Tiger Woods could not only end up as the best golfer of all-time, he could also be the best athlete who has ever competed in any sport. His career has been phenomenal—71 wins, 14 Majors. But in order to be remembered as the best that has ever competed, he has to win more Majors. Golf careers are defined by that statistic. And in order to accomplish that, he has to do something that may escape the eyes of most commentators, instructors and experts.
He has to do ‘nothing’ more successfully.
Let me explain.
In the golfing kingdom, ball striking may be crucial, but putting will always rule the day. When Tiger won the US Open at Torrey Pines in 2008 he hit only 5 fairways the first round and still managed to shoot one over par. That shows you how crucial putting is. You can be all over the course, but when you get to the green, if you can putt, you can still save the round.
Tiger was king of putting, especially clutch putting, for years. If he needed it, he made it. Think of that 25-foot putt on the 18th hole at the US Open at Torrey Pines, when he needed that putt in order to get into a play-off with Rocco Mediate. I have played Torrey Pines many times, (I learned how to play golf there!) and I know those greens like the back of my hand. I can assure you they are not as smooth rolling or as true as Augusta, which makes putting there even more challenging.
Yet Tiger, in just about the most pressure packed situation a golfer can find himself, made that putt. Moments like that define true champions.
Now getting back to the idea of doing nothing more successfully. You may think the crucial moment in putting has to do with the quality of the stroke. That would be an obvious conclusion. After all, if the stroke is not pure, how can one expect to sink putts?
On one level, this is true. But one may also ask the question; what ultimately causes a pure stroke? This is the question I would like to pose now.
Right before you pull the trigger on a putt, the brain is operating in a specific manner. How the brain is operating at that one point in time of non-motion will usually be how the brain is operating in a split second when there is motion. Why? Because there is just not enough time to switch modes. What you experience in the brain right before you putt is what you will most likely experience in the brain during the putt. It is crucial then to examine how the brain is functioning right before the putt.

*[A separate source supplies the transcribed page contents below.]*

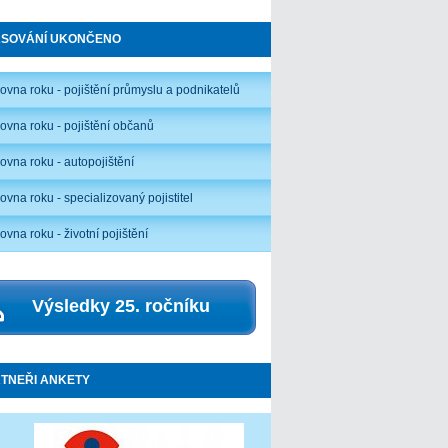
ASOVÁNÍ UKONČENO
ťovna roku - pojištění průmyslu a podnikatelů
ťovna roku - pojištění občanů
ťovna roku - autopojištění
ovna roku - specializovaný pojistitel
ovna roku - životní pojištění
Výsledky 25. ročníku
TNEŘI ANKETY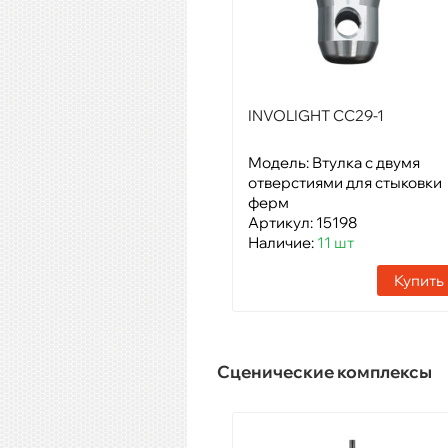
INVOLIGHT CC29-1
Модель: Втулка с двумя
отверстиями для стыковки
ферм
Артикул: 15198
Наличие:
11 шт
Купить
Сценические комплексы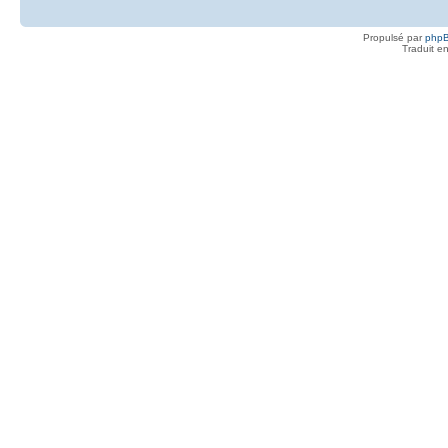
Propulsé par
php
Traduit e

This is where the experience of nothing comes into play.
When the mind is quiet before you pull the trigger on a putt, you have a much better chance of making it. This is because all the mental intentions (how hard you want to hit it, etc) during the putt have a much better chance of bypassing the pre-frontal cortex and arriving seamlessly at the motor system. The motor system can then transfer those intentions to the body for successful execution. This is the hidden key to excellent putting.
This feeling of nothing contains a very specific mixture of ingredients. There is just the right amount of focus, concentration and determination. It is by no means a lackadaisical or passive ‘nothing’. It is like a cocktail that has just the right amount of ingredients; if the mix is just off a little, the drink will not taste good. It is a delicate art to get this mixture correct on a putt and only the great putters have the ability to find that mix consistently.
Tiger lived in that silent, magical world of experiencing the correct nothing right before he pulled the trigger his entire career. For the most part this is one of the main reasons he dominated golf for so long. But the circumstances in his personal life have made replication of that state challenging. Do you ever remember him missing many short putts throughout his career? He has missed a lot over the past two years.
In order for Tiger to regain that special feeling with the putter in his hand and allow the fast-twitch muscles in his fingertips, wrists and arms to fire, he has to be able to do nothing as successfully as he did it before. Unless he can do that, it will be an uphill struggle for him to ever win another Major championship.